ネタバレあります
試写会にてアレックス・ガーランドの『MEN 同じ顔の男たち』を観た。なかなか良かった。
アレックス・ガーランドはこれまで「ハードSFっぽい何か」を撮ってきた。本作はその「っぽい何か」の部分を煮詰めたような印象だった。そして、ガーランドはビジュアリストでもあるが、ビジュアルとテーマ性の結びつきという意味では、個人的には過去作の中で最も彼の手腕が発揮されていたのではないかと思う。
本作はかなり寓話性が高い。例えば裸の男はジェシー・バックリー演じるハーパーに上腕を裂かれるが、他の男たちも同期するように腕が裂かれている。つまり、彼らは個人ではなく、集団で一つの「男性という存在」を形成している。そして彼らは皆同じ顔であり(その理由などは一切分からないが、そこはどうでもいい)、それによって有害な男性性がより一般的に、強調されて表現されている。そういう男性性を表す諸々の所作の演出も細かくて好印象。
特にインパクトが強いのはラスト、男たちが苦しみながらお互いを"産み合い"ながらハーパーに迫っていくという異常な展開。
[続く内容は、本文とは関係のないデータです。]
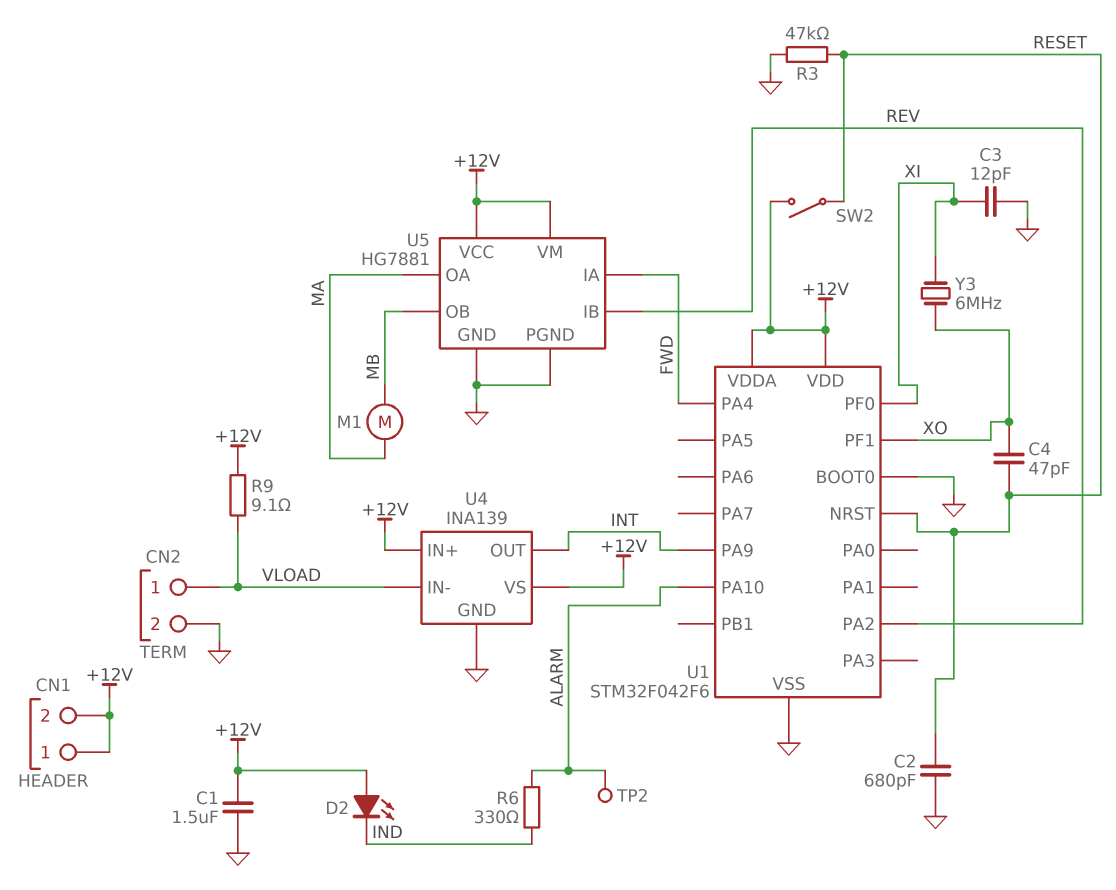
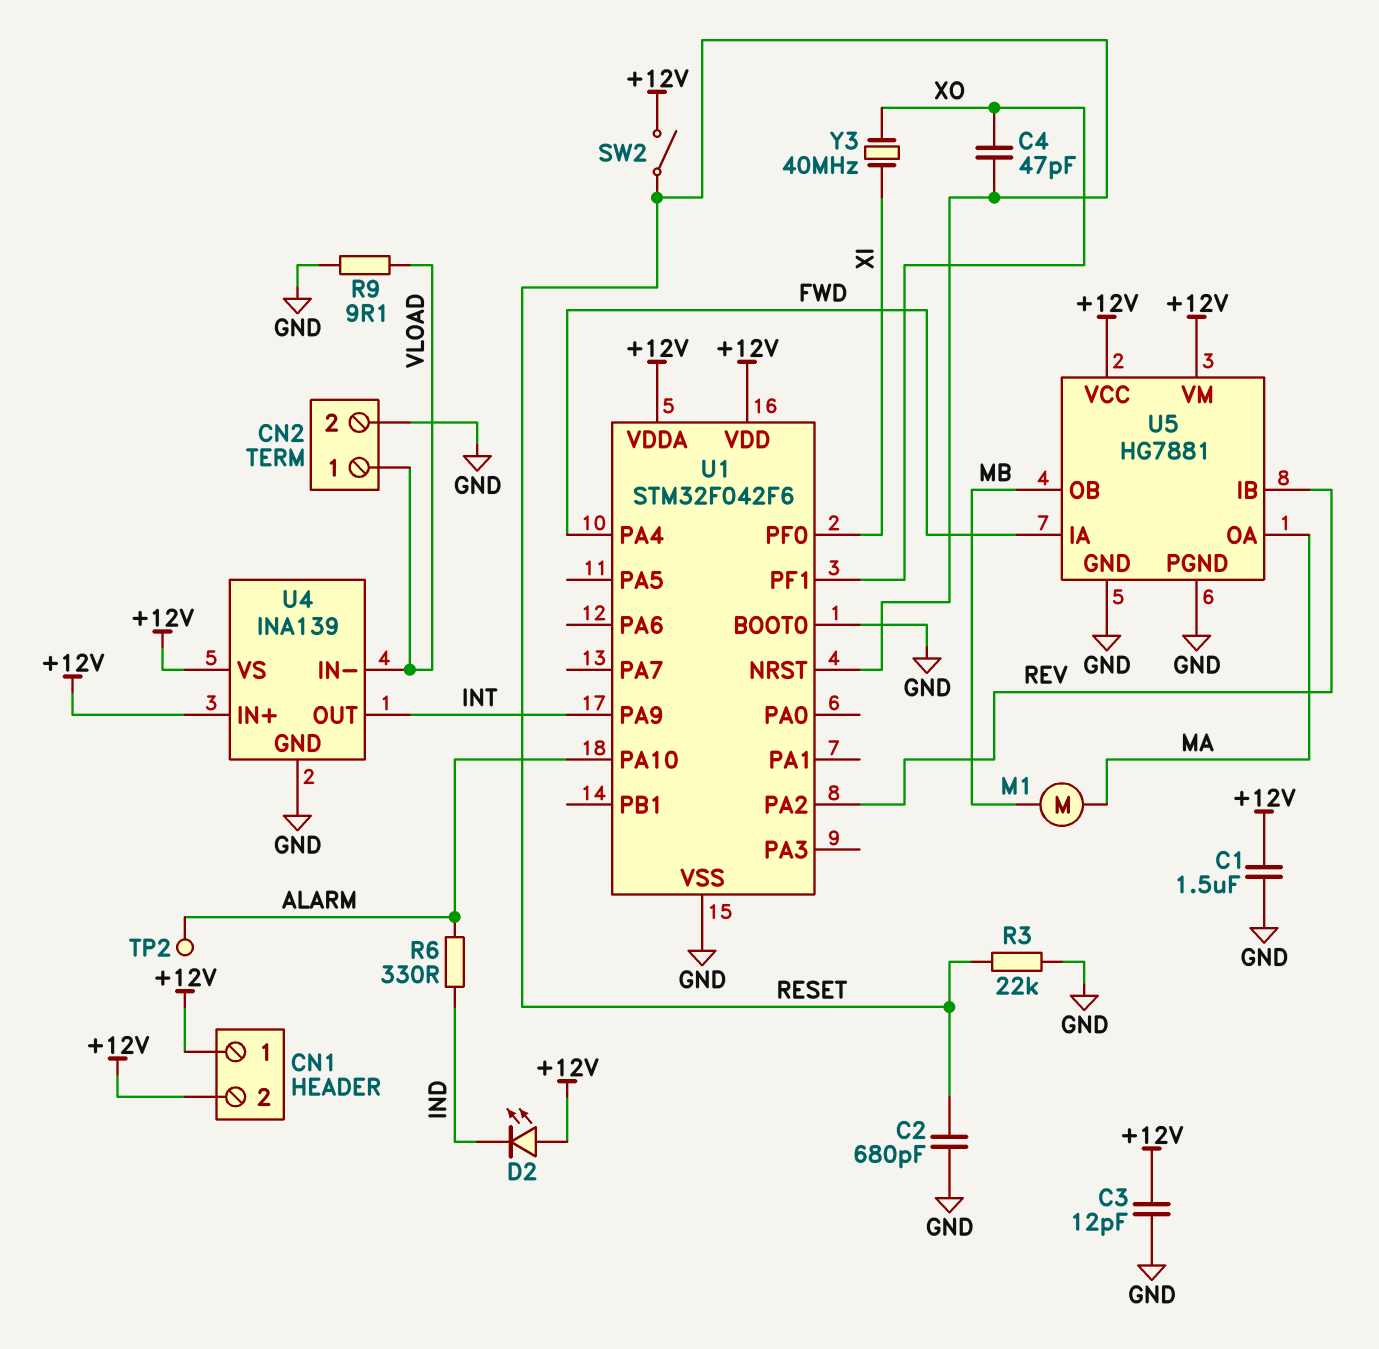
C3: 12pF (GND, XI) -> 12pF (+12V, GND)
R3: 47k (GND, RESET) -> 22k (GND, RESET)
R9: 9.1 (+12V, VLOAD) -> 9.1 (GND, VLOAD)
Y3: 6MHz (XI, XO) -> 40MHz (XI, XO)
これはホモソーシャルな男性社会一般を表しているようにも見えるし、同時に彼女の死んだ夫と同じく「自分たちは傷ついているんだから、女性はもっと男性に優しく(愛する)するべきだ」という主張を表しているようにも見える。ここで素晴らしいのがジェシー・バックリーの表情。始めこそホラー映画的な怖がるリアクションを見せていた彼女も、冗長に繰り返される男たちの主張に飽き飽きしたのか、最後には"産み合う"彼らを見ても真顔のまま、冷静な素振りを見せる。神父は「夫に謝らなかったあなたに責任がある」と言ったが、このような有害でくだらない主張に対しては毅然とした態度で然るべきだと、ちゃんとビジュアルだけで表現している。
ホラー映画という意味では、ジャンプスケアに頼っていないところがとても良かった。例えばトンネルの場面では、トンネルの先の方に人と認識できるか怪しいくらい小さな人影を感じる。それが段々と大きくなっていき、こちらに近づいてくることが分かる。ハーパーの家に裸の男が侵入する場面でも、敢えて音などでその存在を強調したりせず、何気なく画面に映り込む。こういう、単に驚かすのではなく、日常に紛れ込む「不自然」を観客に自発的に気づかせることで恐怖を生むタイプの演出が好きだ。
上記のように、かなり良い部分がある映画ではあったが、少し物足りない印象も残る。本作で描いているのは、男性の有害性をビジュアルによって重ね重ね描くというものでシンプル。それは素晴らしいのだが、実際の画面内で起こる物語的展開は少なく、起伏に欠けているようにも感じた。